(Collected data)

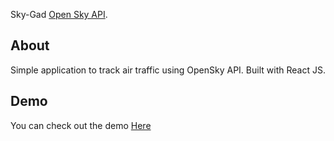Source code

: Sky-Gad [Open Sky API](https://opensky-network.org/apidoc/rest.html).

## About

Simple application to track air traffic using OpenSky API. Built with React JS.

## Demo

You can check out the demo [Here](https://skygad.netlify.com/)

TASK DETAILS =>
All entries above, minus the pictures, should be repeated exactly.

EXERCISE SOLUTION =>
Source code

: Sky-Gad [Open Sky API](https://opensky-network.org/apidoc/rest.html).

## About

Simple application to track air traffic using OpenSky API. Built with React JS.

## Demo

You can check out the demo [Here](https://skygad.netlify.com/)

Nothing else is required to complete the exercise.